▶ **Brief**
Each line that contains the word "your" is to be copied from the records below.

───

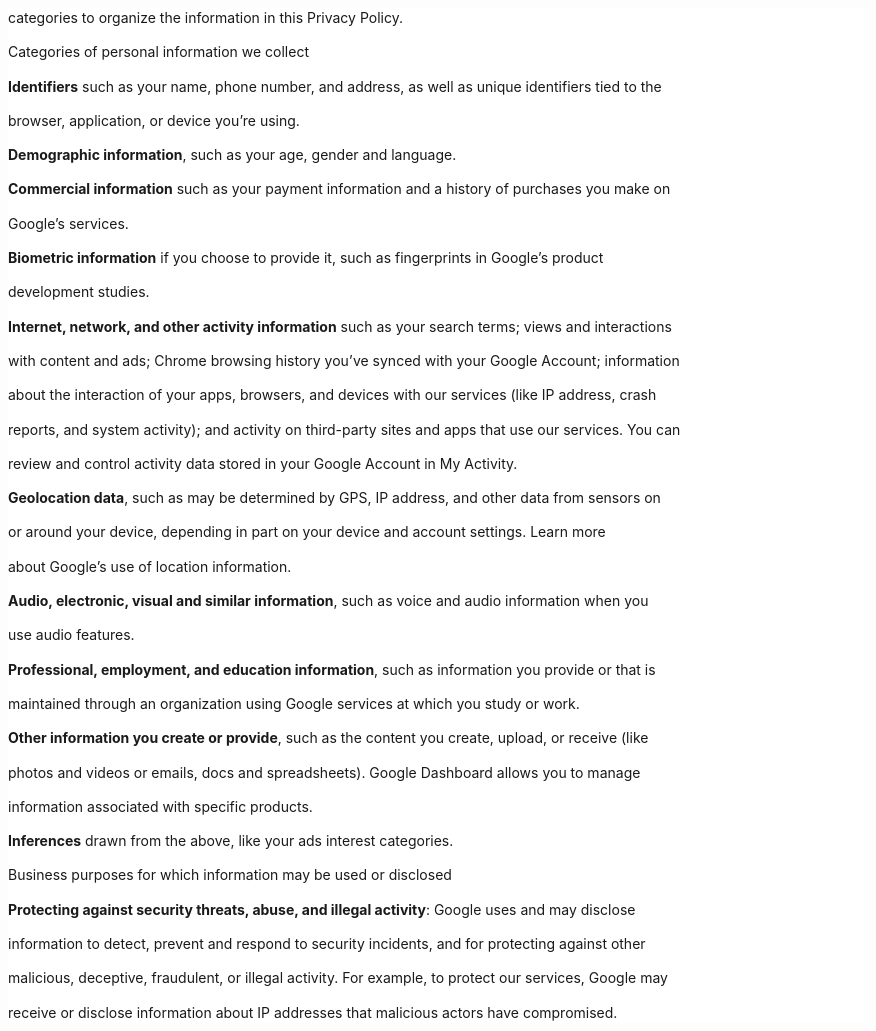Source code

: categories to organize the information in this Privacy Policy.

Categories of personal information we collect

**Identifiers** such as your name, phone number, and address, as well as unique identifiers tied to the

browser, application, or device you’re using.

**Demographic information**, such as your age, gender and language.

**Commercial information** such as your payment information and a history of purchases you make on

Google’s services.

**Biometric information** if you choose to provide it, such as fingerprints in Google’s product

development studies.

**Internet, network, and other activity information** such as your search terms; views and interactions

with content and ads; Chrome browsing history you’ve synced with your Google Account; information

about the interaction of your apps, browsers, and devices with our services (like IP address, crash

reports, and system activity); and activity on third-party sites and apps that use our services. You can

review and control activity data stored in your Google Account in My Activity.

**Geolocation data**, such as may be determined by GPS, IP address, and other data from sensors on

or around your device, depending in part on your device and account settings. Learn more

about Google’s use of location information.

**Audio, electronic, visual and similar information**, such as voice and audio information when you

use audio features.

**Professional, employment, and education information**, such as information you provide or that is

maintained through an organization using Google services at which you study or work.

**Other information you create or provide**, such as the content you create, upload, or receive (like

photos and videos or emails, docs and spreadsheets). Google Dashboard allows you to manage

information associated with specific products.

**Inferences** drawn from the above, like your ads interest categories.

Business purposes for which information may be used or disclosed

**Protecting against security threats, abuse, and illegal activity**: Google uses and may disclose

information to detect, prevent and respond to security incidents, and for protecting against other

malicious, deceptive, fraudulent, or illegal activity. For example, to protect our services, Google may

receive or disclose information about IP addresses that malicious actors have compromised.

───

▶ **Solution**
**Identifiers** such as your name, phone number, and address, as well as unique identifiers tied to the
**Demographic information**, such as your age, gender and language.
**Commercial information** such as your payment information and a history of purchases you make on
**Internet, network, and other activity information** such as your search terms; views and interactions
with content and ads; Chrome browsing history you’ve synced with your Google Account; information
about the interaction of your apps, browsers, and devices with our services (like IP address, crash
review and control activity data stored in your Google Account in My Activity.
or around your device, depending in part on your device and account settings. Learn more
**Inferences** drawn from the above, like your ads interest categories.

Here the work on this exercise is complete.